Manhaj teologi Asy’ariyah, bersama dengan Maturidiyah, telah diikuti oleh mayoritas ulama dari empat mazhab selama lebih dari seribu tahun. Namun, terdapat pernyataan kontroversial dari seorang tokoh bernama Ibnu Khuwaizi Mandad yang menyatakan bahwa dalam Mazhab Malikiyah, seorang Asy’ari tidak diterima persaksiannya, dikucilkan, dan diminta untuk bertobat atas ajaran yang dianggap bid’ah. Pernyataan ini sering dikutip oleh para pengkritik mazhab Asy’ariyah, termasuk dalam karya Safar Hawali berjudul Manhaj al-Asyâ’irah fî al-‘Aqîdah dan berbagai artikel oleh pendukung Salafi di internet.
Sebelum membahas lebih lanjut mengenai pernyataannya, penting untuk mengetahui profil Ibnu Khuwaizi Mandad. Dalam Bahasa Arab, namanya ditulis sebagai ابن خُوَيْزِ مَنْدادُ. Al-Fairuzabadi dalam kamus al-Muhîth menyebutkan ejaannya sebagai Ibnu Khuwaizi Mandad. Berbagai kitab profil tokoh, seperti Lisân al-Mîzan karya Imam Ibnu Hajar al-Asqalany dan al-Wâfi bi al-Wafâyât karya as-Shafady, tidak memberikan informasi mendetail tentang tokoh ini. Namun, disepakati bahwa ia merupakan seorang tokoh bermazhab Malikiyah yang berguru kepada al-Imam Abu Bakr al-Abhari al-Maliky (375 H). Ibnu Khuwaizi Mandad dikenal memiliki beberapa karya dan wafat pada akhir abad keempat hijriah.
Pernyataan kontroversialnya dicatat oleh Syekh Ibnu Abdil Barr al-Maliky (463 H) dalam kitabnya Jâmi’ Bayân al-‘Ilmi Wafadlihi, yang menyebutkan bahwa Ibnu Khuwaizi Mandad berpendapat bahwa orang-orang yang tersesat (ahl al-ahwa’) menurut Imam Malik dan sahabat-sahabatnya adalah para ahli kalam, termasuk Asy’ariyah. Ia menegaskan bahwa persaksian mereka tidak diterima dalam Islam dan mereka harus dikucilkan serta dibina atas bid’ahnya. Jika mereka terus melanjutkan bid’ah tersebut, mereka harus bertobat.

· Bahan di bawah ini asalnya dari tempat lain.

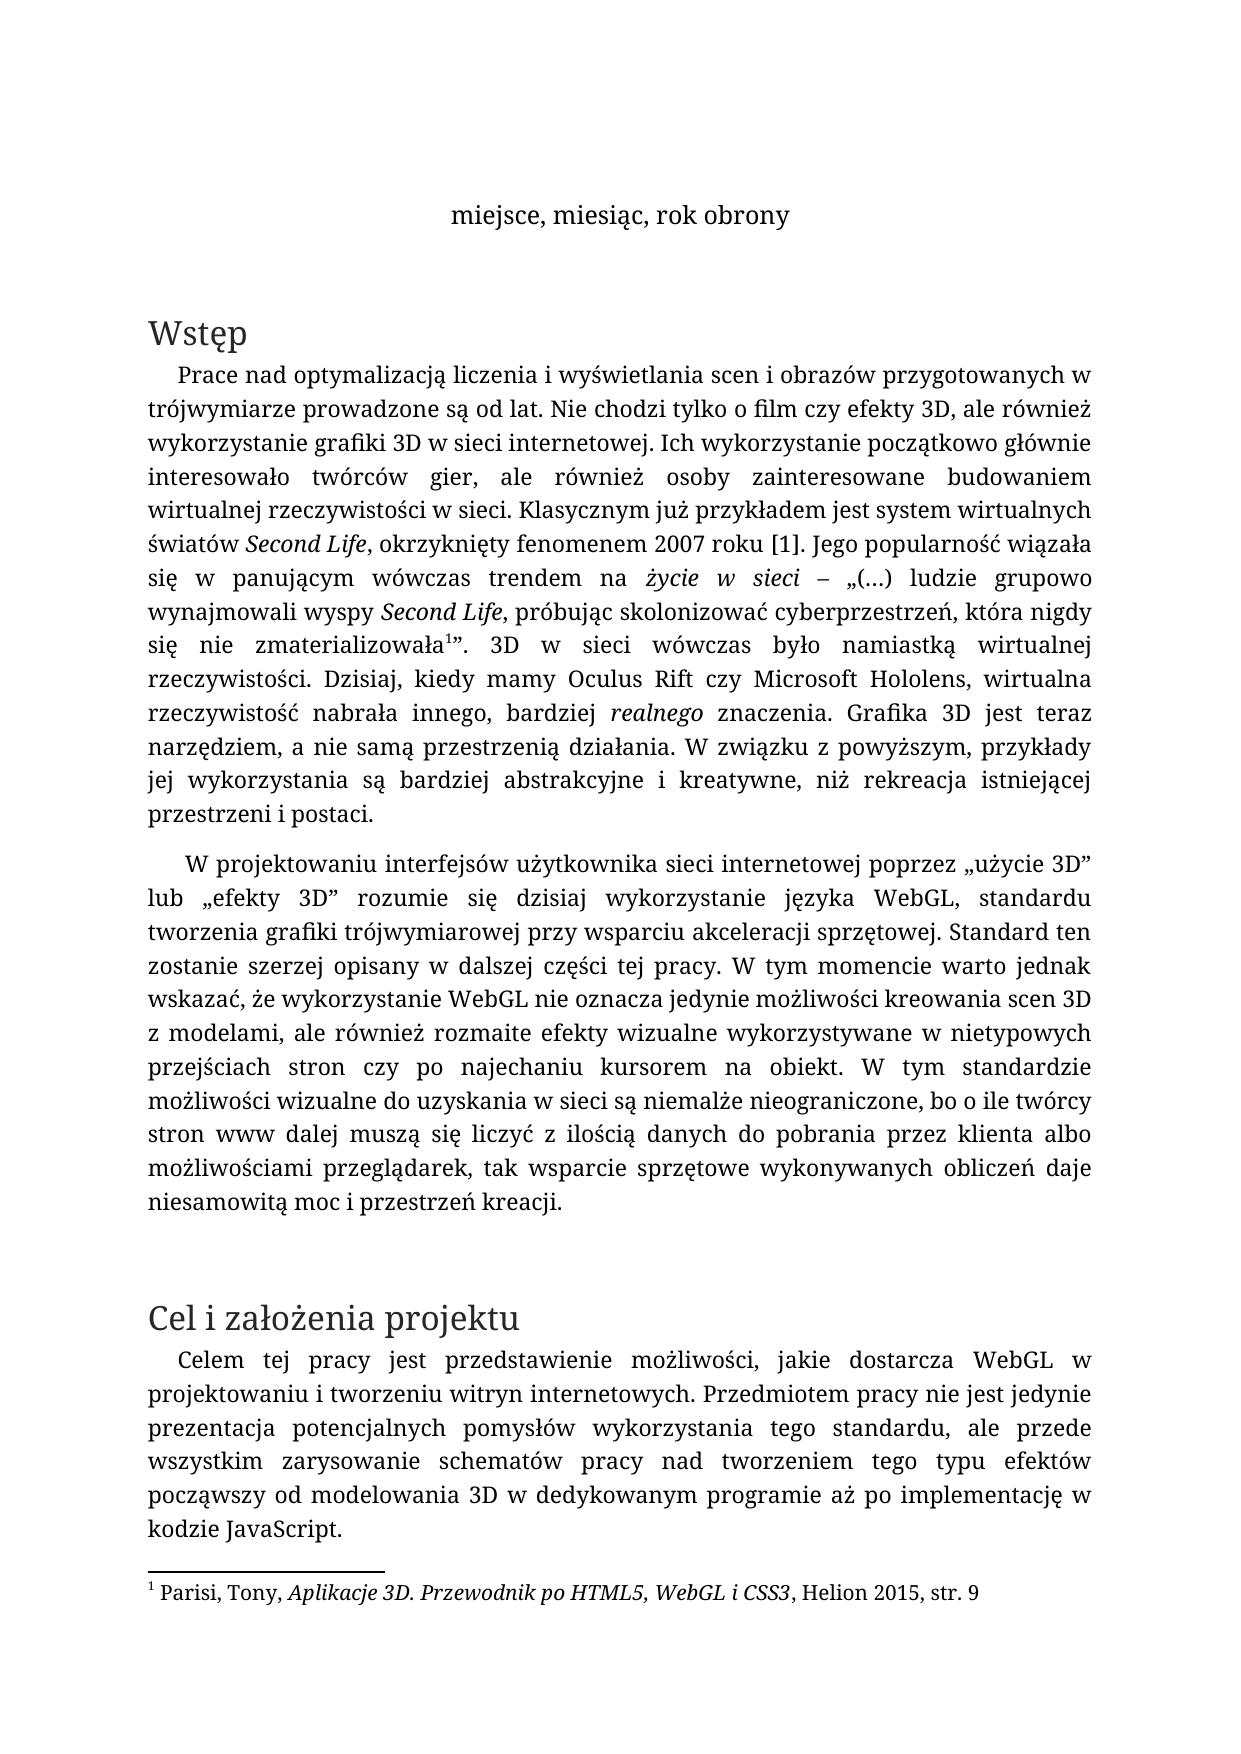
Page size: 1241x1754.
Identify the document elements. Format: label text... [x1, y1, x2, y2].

text W projektowaniu interfejsów użytkownika sieci internetowej poprzez „użycie 3D” lub „efekty 3D” rozumie się dzisiaj wykorzystanie języka WebGL, standardu tworzenia grafiki trójwymiarowej przy wsparciu akceleracji sprzętowej. Standard ten zostanie szerzej opisany w dalszej części tej pracy. W tym momencie warto jednak wskazać, że wykorzystanie WebGL nie oznacza jedynie możliwości kreowania scen 3D z modelami, ale również rozmaite efekty wizualne wykorzystywane w nietypowych przejściach stron czy po najechaniu kursorem na obiekt. W tym standardzie możliwości wizualne do uzyskania w sieci są niemalże nieograniczone, bo o ile twórcy stron www dalej muszą się liczyć z ilością danych do pobrania przez klienta albo możliwościami przeglądarek, tak wsparcie sprzętowe wykonywanych obliczeń daje niesamowitą moc i przestrzeń kreacji. [148, 848, 1093, 1217]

Namun, pernyataan ini memiliki beberapa masalah serius. Pertama, profil Ibnu Khuwaizi Mandad sendiri dikenal bermasalah. Ia dianggap memiliki pendapat yang aneh dan kurang menguasai fiqih. Imam Ibnu Hajar al-Asqalani mencatat bahwa pendapatnya tidak diakui oleh para tokoh mazhab yang lebih cerdas. Kedua, sanad riwayat pernyataan tersebut juga dipertanyakan, karena terdapat tokoh dalam sanad yang tidak memiliki reputasi yang jelas.
Ketiga, pernyataan tersebut bertentangan dengan kesaksian para ulama lain. Imam Tajuddin As Subki dalam Thabaqât as-Syâfi’iyah menyatakan bahwa ulama Malikiyah sangat membela mazhab Asy’ariyah dan membid’ahkan orang yang menentang mereka. Hal ini menunjukkan bahwa Asy’ariyah diterima dalam kalangan Malikiyah, bertentangan dengan klaim Ibnu Khuwaizi Mandad.
Keberadaan tokoh terkenal seperti Al-Baqillany (403 H), yang merupakan pejuang Asy’ariyah dan dihormati di kalangan ulama Ahlussunnah, juga menambah bukti bahwa Ibnu Khuwaizi Mandad tidak dapat dianggap mewakili pandangan umum Mazhab Malikiyah. Al-Baqillany dikenal sebagai pendiri kedua mazhab Asy’ariyah dan sangat dihormati oleh para ulama di masanya.
Dengan demikian, dapat disimpulkan bahwa pernyataan Ibnu Khuwaizi Mandad yang mengklaim bahwa Asy’ariyah ditolak dan dikucilkan tidak dapat diterima secara ilmiah dan tidak layak dijadikan pedoman dalam kajian teologi Islam. Wallahu a’lam.